The function of the variable and the fixed resistors are to ensure that the ohmmeter on its own has just enough resistance such that the current is just big enough to cause maximum deflection of the needle. And once this is achieved, we can say that the ohmmeter has been calibrated. Once this has been done, then adding a resistor in series to the ohmmeter will increase the total resistance of the circuit and therefore decrease the current such that it’s now less than the current which would cause full-scale deflection of the galvanometer.

And at this point, it might be useful to remind ourselves that when we connect resistors in series, the total resistance is simply the sum of the resistances of the individual resistors in the circuit. So we know that connecting a resistor in series with the ohmmeter increases the overall resistance of the circuit and therefore causes the galvanometer’s needle to back away from full deflection due to a drop in current. The bigger the value of the resistor that we connect in series with the ohmmeter, the more the deflection of the needle of the galvanometer will decrease by.
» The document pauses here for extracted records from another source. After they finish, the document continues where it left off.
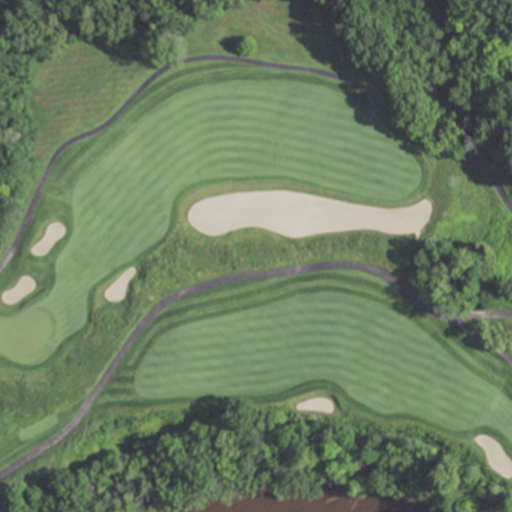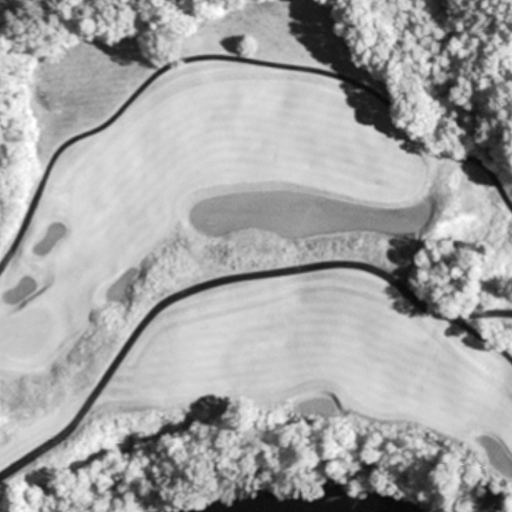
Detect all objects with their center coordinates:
road: (509, 238)
park: (256, 256)
park: (25, 332)
road: (478, 343)
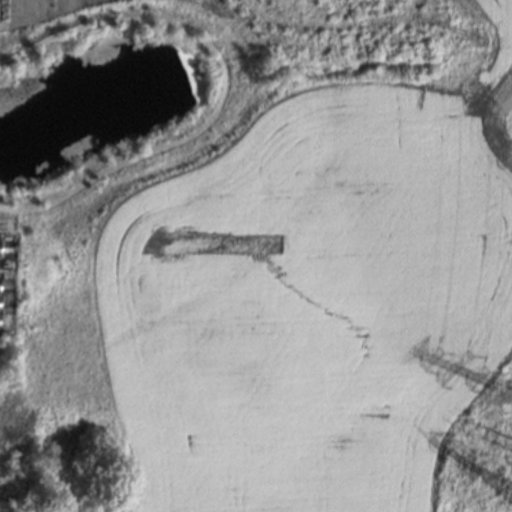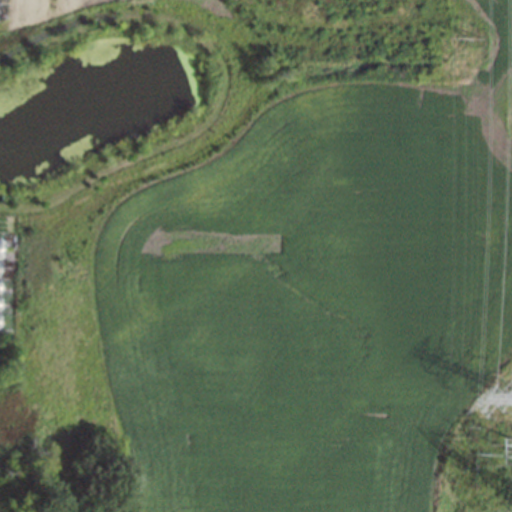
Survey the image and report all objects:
power tower: (480, 37)
crop: (305, 318)
power tower: (475, 455)
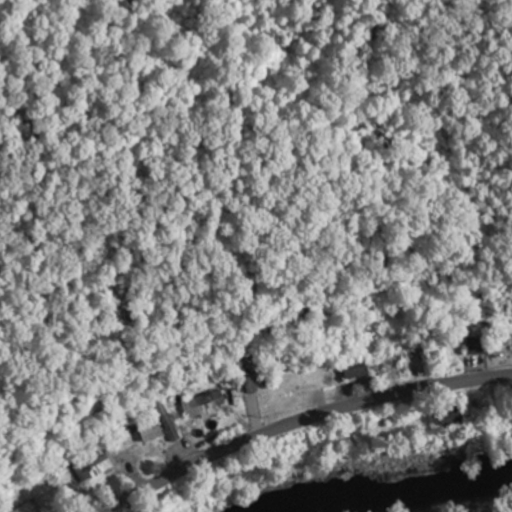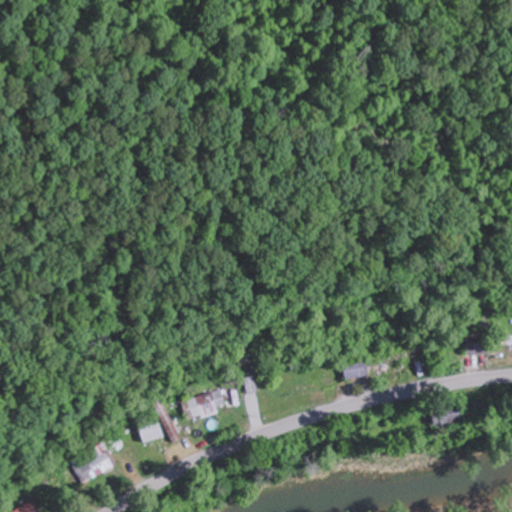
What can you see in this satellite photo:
building: (503, 339)
building: (473, 346)
building: (451, 349)
building: (410, 356)
building: (350, 369)
building: (249, 384)
building: (218, 398)
building: (191, 407)
building: (443, 413)
road: (302, 418)
building: (145, 427)
building: (90, 464)
building: (24, 508)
In this question, we’re told that connecting a resistor 𝑅 one in series with the ohmmeter will cause the needle’s deflection to decrease by an angle of 𝜙. And we’re also told that connecting a resistor 𝑅 two to the ohmmeter will cause the needle’s deflection to decrease by an angle of 𝛼. Crucially, we’ve been told that 𝛼 is greater than 𝜙. In other words, connecting 𝑅 two to the ohmmeter causes the needle’s deflection to decrease by a greater amount. This means that the resistor 𝑅 two must be decreasing the total current in the circuit by a bigger amount than 𝑅 one does. Therefore, we can conclude that 𝑅 two is greater than 𝑅 one or equivalently 𝑅 one is less than 𝑅 two.

If a galvanometer’s angle of deflection is reduced by an angle 𝜙 when 𝑅 one is connected and its angle is reduced by 𝛼 when 𝑅 two is connected and 𝛼 is greater than 𝜙, then we can conclude that the resistance of 𝑅 one is less than the resistance of 𝑅 two.